Dataset entries:
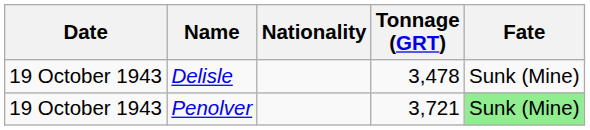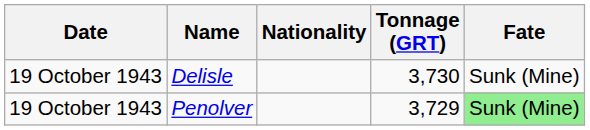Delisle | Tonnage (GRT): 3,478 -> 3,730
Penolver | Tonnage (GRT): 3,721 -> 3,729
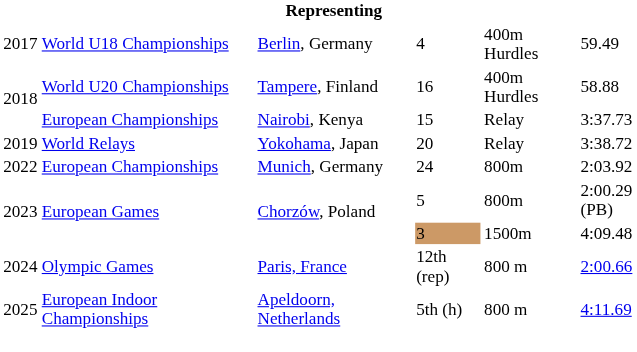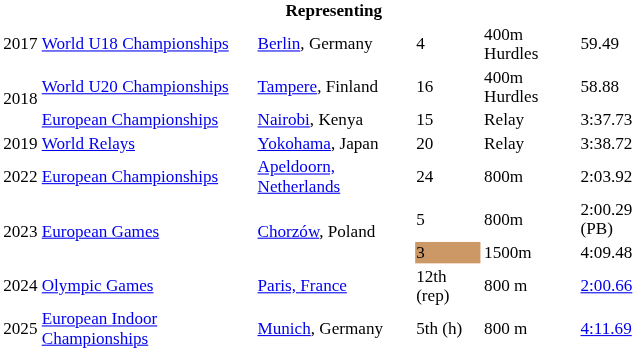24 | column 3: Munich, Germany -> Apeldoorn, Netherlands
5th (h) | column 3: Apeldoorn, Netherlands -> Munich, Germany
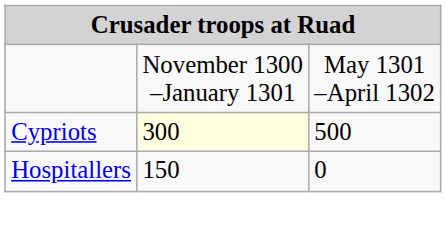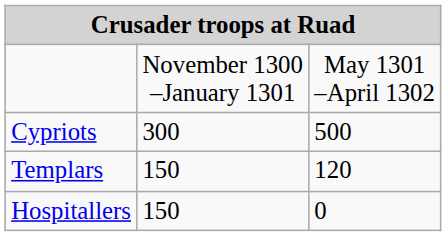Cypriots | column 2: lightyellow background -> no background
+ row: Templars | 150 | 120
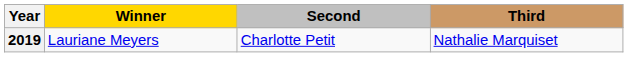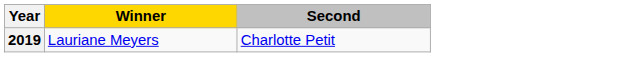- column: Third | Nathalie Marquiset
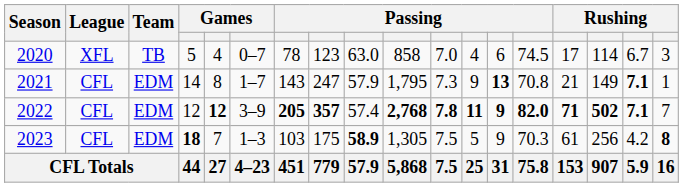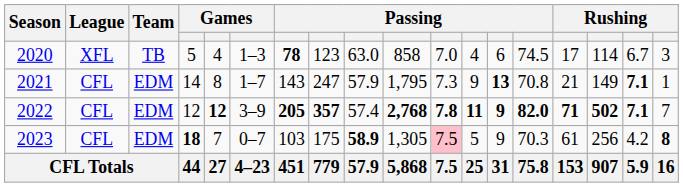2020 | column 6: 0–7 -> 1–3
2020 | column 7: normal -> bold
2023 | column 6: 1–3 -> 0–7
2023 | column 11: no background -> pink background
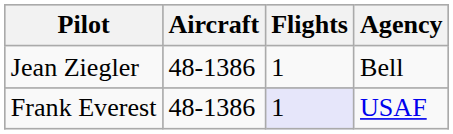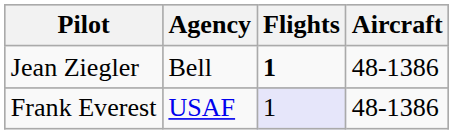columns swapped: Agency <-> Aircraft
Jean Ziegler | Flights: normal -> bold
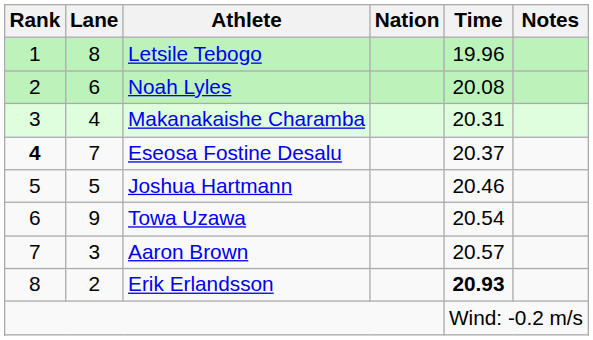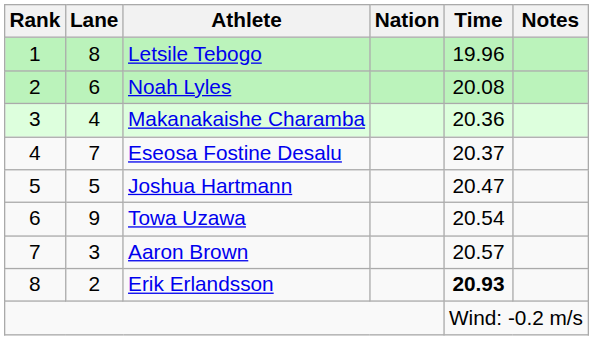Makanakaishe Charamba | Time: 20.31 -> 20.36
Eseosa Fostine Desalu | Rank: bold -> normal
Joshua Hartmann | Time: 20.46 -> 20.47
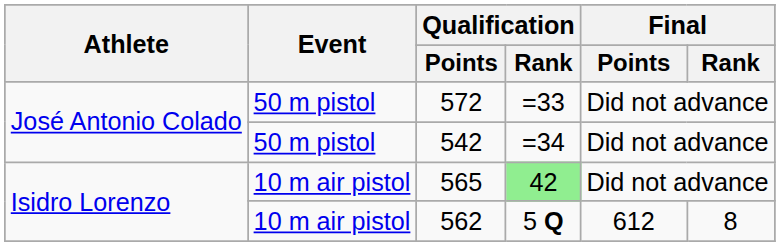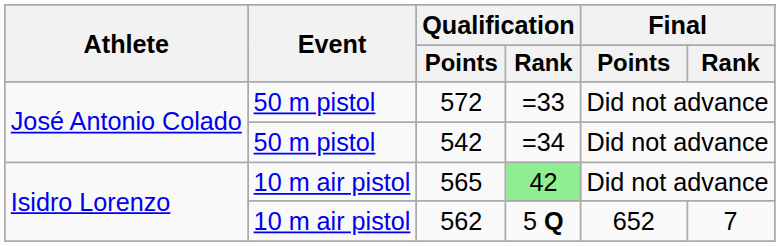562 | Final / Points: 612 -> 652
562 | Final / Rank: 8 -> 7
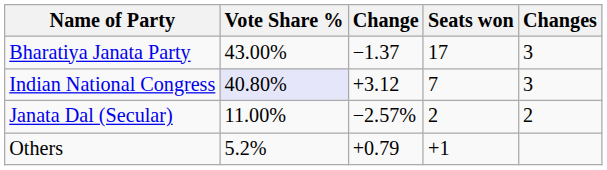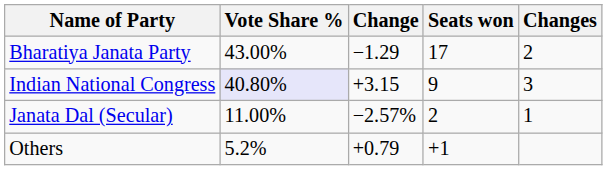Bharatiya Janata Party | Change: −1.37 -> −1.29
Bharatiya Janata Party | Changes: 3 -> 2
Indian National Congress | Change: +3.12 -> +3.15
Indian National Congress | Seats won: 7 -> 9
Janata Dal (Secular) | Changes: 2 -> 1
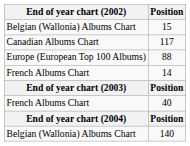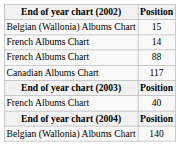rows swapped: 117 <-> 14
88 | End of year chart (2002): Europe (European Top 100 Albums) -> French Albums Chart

What the exercise asks: Write out the difference lines of all the records above again, substituting "regular" for "normal" and keeping everything else the same. Leave out the pictures.

Reply:
Delisle | Tonnage (GRT): 3,478 -> 3,730
Penolver | Tonnage (GRT): 3,721 -> 3,729
24 | column 3: Munich, Germany -> Apeldoorn, Netherlands
5th (h) | column 3: Apeldoorn, Netherlands -> Munich, Germany
Cypriots | column 2: lightyellow background -> no background
+ row: Templars | 150 | 120
- column: Third | Nathalie Marquiset
2020 | column 6: 0–7 -> 1–3
2020 | column 7: regular -> bold
2023 | column 6: 1–3 -> 0–7
2023 | column 11: no background -> pink background
columns swapped: Agency <-> Aircraft
Jean Ziegler | Flights: regular -> bold
Makanakaishe Charamba | Time: 20.31 -> 20.36
Eseosa Fostine Desalu | Rank: bold -> regular
Joshua Hartmann | Time: 20.46 -> 20.47
562 | Final / Points: 612 -> 652
562 | Final / Rank: 8 -> 7
Bharatiya Janata Party | Change: −1.37 -> −1.29
Bharatiya Janata Party | Changes: 3 -> 2
Indian National Congress | Change: +3.12 -> +3.15
Indian National Congress | Seats won: 7 -> 9
Janata Dal (Secular) | Changes: 2 -> 1
rows swapped: 117 <-> 14
88 | End of year chart (2002): Europe (European Top 100 Albums) -> French Albums Chart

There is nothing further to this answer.